Jochen Stanzl begann seine Karriere in der Finanzdienstleistungsbranche als Mitbegründer der BörseGo AG (jetzt stock3 AG), wo er 18 Jahre lang mit den Marken GodmodeTrader sowie Guidants arbeitete und Marktkommentare und Finanzanalysen erstellte.

Er kam im Jahr 2015 nach Frankfurt zu CMC Markets Deutschland, um seine langjährige Erfahrung einzubringen, mit deren Hilfe er die Finanzmärkte analysiert und aufschlussreiche Stellungnahmen für Medien wie auch für Kunden verfasst. Er ist zu Gast bei TV-Sendern wie Welt, Tagesschau oder n-tv, wird zitiert von Reuters, Handelsblatt oder DPA und sendet seine Einschätzungen über Livestreams auf CMC TV.

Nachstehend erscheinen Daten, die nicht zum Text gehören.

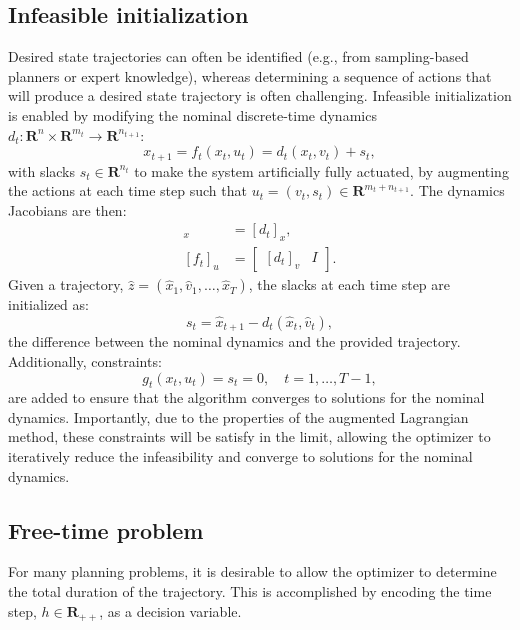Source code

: \subsection{Infeasible initialization}
Desired state trajectories can often be identified (e.g., from sampling-based planners or expert knowledge), whereas determining a sequence of actions that will produce a desired state trajectory is often challenging. Infeasible initialization is enabled by modifying the nominal discrete-time dynamics $d_t : \mathbf{R}^{n} \times \mathbf{R}^{m_t} \rightarrow \mathbf{R}^{n_{t+1}}$:
\begin{equation}
	x_{t+1} = f_t(x_t,u_t) = d_t(x_t, v_t) + s_t \label{altro_slack_dynamics},
\end{equation}
with slacks $s_t \in \mathbf{R}^{n_t}$ to make the system artificially fully actuated, by augmenting the actions at each time step such that $u_t = (v_t, s_t) \in \mathbf{R}^{m_t + n_{t+1}}$. The dynamics Jacobians are then:
\begin{align}
	[f_t]_x &= [d_t]_x, \\
	[f_t]_u &= \begin{bmatrix} [d_t]_v & I \end{bmatrix}.
\end{align}
Given a trajectory, $\hat{z} = (\hat{x}_1, \hat{v}_1, \dots, \hat{x}_T)$, the slacks at each time step are initialized as:
\begin{equation}
	s_t = \hat{x}_{t+1} - d_t(\hat{x}_t, \hat{v}_t), \label{altro_slack_actions}
\end{equation}
the difference between the nominal dynamics and the provided trajectory. Additionally, constraints:
\begin{equation}
	g_t(x_t, u_t) = s_t = 0, \quad t = 1, \dots, T-1,
\end{equation}
are added to ensure that the algorithm converges to solutions for the nominal dynamics. Importantly, due to the properties of the augmented Lagrangian method, these constraints will be satisfy in the limit, allowing the optimizer to iteratively reduce the infeasibility and converge to solutions for the nominal dynamics.

\subsection{Free-time problem}
For many planning problems, it is desirable to allow the optimizer to determine the total duration of the trajectory. This is accomplished by encoding the time step, $h \in \mathbf{R}_{++}$, as a decision variable.

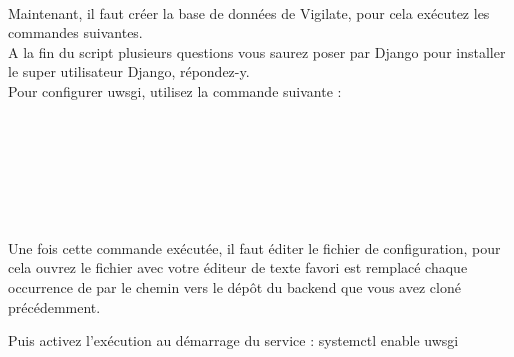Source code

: \\
Maintenant, il faut créer la base de données de Vigilate, pour cela exécutez les commandes suivantes.
\\
A la fin du script plusieurs questions vous saurez poser par Django pour installer le super utilisateur Django, répondez-y.
\\
Pour configurer uwsgi, utilisez la commande suivante :
\\
\\
\\
\\
\\
\\
\\
\\
Une fois cette commande exécutée, il faut éditer le fichier de configuration, pour cela ouvrez le fichier  avec votre éditeur de texte favori est remplacé chaque occurrence de  par le chemin vers le dépôt du backend que vous avez cloné précédemment.

Puis activez l’exécution au démarrage du service :
systemctl enable uwsgi

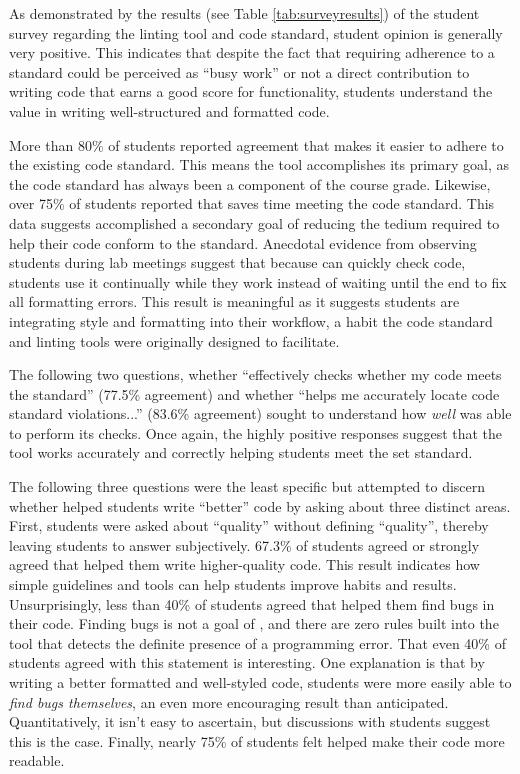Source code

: \documentclass[sigconf]{acmart}
\begin{document}
As demonstrated by the results (see Table \ref{tab:surveyresults}) of the student survey regarding the linting tool and code
standard, student opinion is generally very positive. This indicates that despite
the fact that requiring adherence to a standard could be perceived as ``busy work'' or not
a direct contribution to writing code that earns a good score for
functionality, students understand the value in writing well-structured and formatted
code.

More than 80\% of students reported agreement that \tool{} makes
it easier to adhere to the existing code standard. This means the tool accomplishes
its primary goal, as the code standard has always been a component of the course grade.
Likewise, over 75\% of students reported that  \tool{} saves time meeting the code
standard. This data suggests \tool{} accomplished a secondary goal of reducing
the tedium required to help their code conform to the standard. Anecdotal evidence from
observing students during lab meetings suggest that because \tool{} can quickly
check code, students use it continually while they work instead of waiting until the end
to fix all formatting errors. This result is meaningful as it suggests students are
integrating style and formatting into their workflow, a habit the code
standard and linting tools were originally designed to facilitate.

The following two questions, whether \tool{} ``effectively checks whether my code meets the
standard'' (77.5\% agreement) and whether \tool{} ``helps me accurately locate code
standard violations...'' (83.6\% agreement) sought to understand how \textit{well}
\tool{} was able to perform its checks. Once again, the highly positive responses
suggest that the tool works accurately and correctly helping students meet the set
standard.

The following three questions were the least specific but attempted to discern whether
\tool{} helped students write ``better'' code by asking about
three distinct areas. First, students were asked about ``quality'' without defining
``quality'', thereby leaving students to answer subjectively. 67.3\% of students agreed
or strongly agreed that \tool{} helped them write higher-quality code. This result  indicates how simple guidelines and tools can help students improve habits and results. Unsurprisingly, less than 40\% of students
agreed that \tool{} helped them find bugs in their code. Finding bugs is not a
goal of \tool{}, and there are zero rules built into the tool
that detects the definite presence of a programming error. That even 40\% of students
agreed with this statement is interesting. One explanation is that by writing
a better formatted and well-styled code, students were more easily able to \textit{find
  bugs themselves}, an even more encouraging result than anticipated. Quantitatively, it  isn't easy to ascertain, but discussions with students
suggest this is the case. Finally, nearly 75\% of students felt \tool{}
helped make their code more readable.
\end{document}

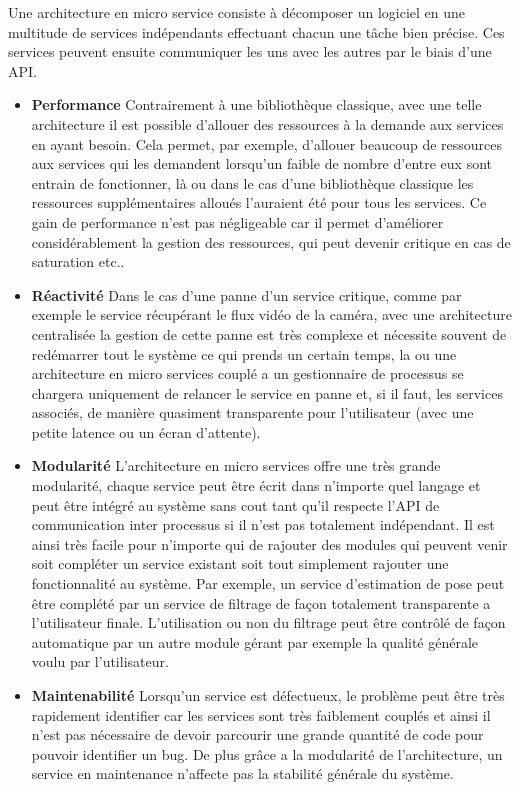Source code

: Une architecture en micro service consiste à décomposer un logiciel en une multitude de services indépendants effectuant chacun une tâche bien précise. Ces services peuvent ensuite communiquer les uns avec les autres par le biais d'une API.

\begin{itemize}
\item \textbf{Performance} Contrairement à une bibliothèque classique, avec une telle architecture il est possible d'allouer des ressources à la demande aux services en ayant besoin. Cela permet, par exemple, d'allouer beaucoup de ressources aux services qui les demandent lorsqu'un faible de nombre d'entre eux sont entrain de fonctionner, là ou dans le cas d'une bibliothèque classique les ressources supplémentaires alloués l'auraient été pour tous les services. Ce gain de performance n'est pas négligeable car il permet d'améliorer considérablement la gestion des ressources, qui peut devenir critique en cas de saturation etc..

\item \textbf{Réactivité} Dans le cas d'une panne d'un service critique, comme par exemple le service récupérant le flux vidéo de la caméra, avec une architecture centralisée la gestion de cette panne est très complexe et nécessite souvent de redémarrer tout le système ce qui prends un certain temps, la ou une architecture en micro services couplé a un gestionnaire de processus se chargera uniquement de relancer le service en panne et, si il faut, les services associés, de manière quasiment transparente pour l'utilisateur (avec une petite latence ou un écran d'attente).

\item \textbf{Modularité} L'architecture en micro services offre une très grande modularité, chaque service peut être écrit dans n'importe quel langage et peut être intégré au système sans cout tant qu'il respecte l'API de communication inter processus si il n'est pas totalement indépendant. Il est ainsi très facile pour n'importe qui de rajouter des modules qui peuvent venir soit compléter un service existant soit tout simplement rajouter une fonctionnalité au système. Par exemple, un service d'estimation de pose peut être complété par un service de filtrage de façon totalement transparente a l'utilisateur finale. L'utilisation ou non du filtrage peut être contrôlé de façon automatique par un autre module gérant par exemple la qualité générale voulu par l'utilisateur.

\item \textbf{Maintenabilité} Lorsqu'un service est défectueux, le problème peut être très rapidement identifier car les services sont très faiblement couplés et ainsi il n'est pas nécessaire de devoir parcourir une grande quantité de code pour pouvoir identifier un bug. De plus grâce a la modularité de l'architecture, un service en maintenance n'affecte pas la stabilité générale du système.

\end{itemize}


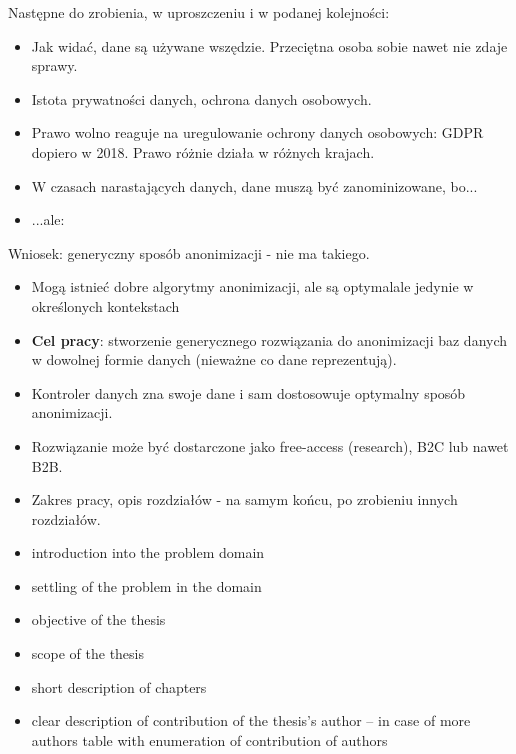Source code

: \documentclass[a4paper,twoside,12pt]{book}
\begin{document}
\vfill

\footnotesize
\color{blue}
Następne do zrobienia, w uproszczeniu i w podanej kolejności:
\begin{itemize}
\item Jak widać, dane są używane wszędzie. Przeciętna osoba sobie nawet nie zdaje sprawy.
\item Istota prywatności danych, ochrona danych osobowych.
\item Prawo wolno reaguje na uregulowanie ochrony danych osobowych: GDPR dopiero w 2018. Prawo różnie działa w różnych krajach.
\item W czasach narastających danych, dane muszą być zanominizowane, bo...
\item ...ale:
\end{itemize}

\normalsize
\color{black}

\footnotesize
\color{blue}
Wniosek: generyczny sposób anonimizacji - nie ma takiego.

\begin{itemize}
\item Mogą istnieć dobre algorytmy anonimizacji, ale są optymalale jedynie w określonych kontekstach

\item \textbf{Cel pracy}: stworzenie generycznego rozwiązania do anonimizacji baz danych w dowolnej formie danych (nieważne co dane reprezentują).

\item Kontroler danych zna swoje dane i sam dostosowuje optymalny sposób anonimizacji.

\item Rozwiązanie może być dostarczone jako free-access (research), B2C lub nawet B2B.

\item Zakres pracy, opis rozdziałów - na samym końcu, po zrobieniu innych rozdziałów.
\normalsize

\end{itemize}
\color{black}
\normalsize


\begin{itemize}
\item introduction into the problem domain
\item settling of the problem in the domain
\item objective of the thesis 
\item scope of the thesis
\item short description of chapters
\item clear description of contribution of the thesis's author – in case of more authors table with enumeration of contribution of authors
\end{itemize}
\end{document}

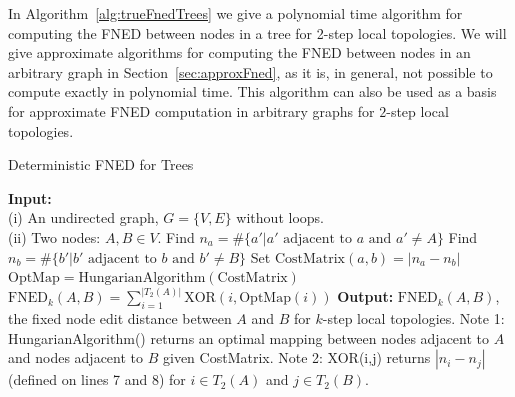 \documentclass{article}
\begin{document}
In Algorithm~\ref{alg:trueFnedTrees} we give a polynomial time algorithm for computing the FNED between nodes in a tree for 2-step local topologies. We will give approximate algorithms for computing the FNED between nodes in an arbitrary graph in Section~\ref{sec:approxFned}, as it is, in general, not possible to compute exactly in polynomial time. This algorithm can also be used as a basis for approximate FNED computation in arbitrary graphs for $2$-step local topologies.
\begin{algorithm}[h!tbp]
\caption{Deterministic FNED for Trees}
\label{alg:trueFnedTrees}
\begin{algorithmic}[1]
\STATE \textbf{Input:} \\(i) An undirected graph, $G = \{V,E\}$ without loops.\\(ii) Two nodes: $A, B \in V$.
\STATE Find $n_{a} = \# \{ a' | a' \text{ adjacent to } a \text{ and } a' \neq A \}$
\STATE Find $n_{b} = \# \{ b' | b' \text{ adjacent to } b \text{ and } b' \neq B \}$
\STATE Set $\text{CostMatrix}(a,b) = | n_{a} - n_{b} |$
\ENDFOR
\ENDFOR
\STATE $\text{OptMap}=\text{HungarianAlgorithm}(\text{CostMatrix})$
\STATE $\text{FNED}_{k}(A,B) = \sum_{i=1}^{|T_{2}(A)|} \text{XOR}(i,\text{OptMap}(i))$
\STATE \textbf{Output:} $\text{FNED}_{k}(A,B)$, the fixed node edit distance between $A$ and $B$ for $k$-step local topologies.
\STATE Note 1: HungarianAlgorithm() returns an optimal mapping between nodes adjacent to $A$ and nodes adjacent to $B$ given CostMatrix.
\STATE Note 2: XOR(i,j) returns $|n_{i} - n_{j}|$ (defined on lines 7 and 8) for $i \in T_{2}(A)$ and $j \in T_{2}(B)$.
\end{algorithmic}
\end{algorithm}
\end{document}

Jochen Stanzl verfolgt einen kombinierten Ansatz, der technische und fundamentale Analysen einbezieht. Dabei steht das 123-Muster, Kerzencharts und das Preisverhalten an wichtigen, neuralgischen Punkten im Vordergrund. Jochen Stanzl ist Certified Financial Technician” (CFTe) beim Internationalen Verband der technischen Analysten IFTA.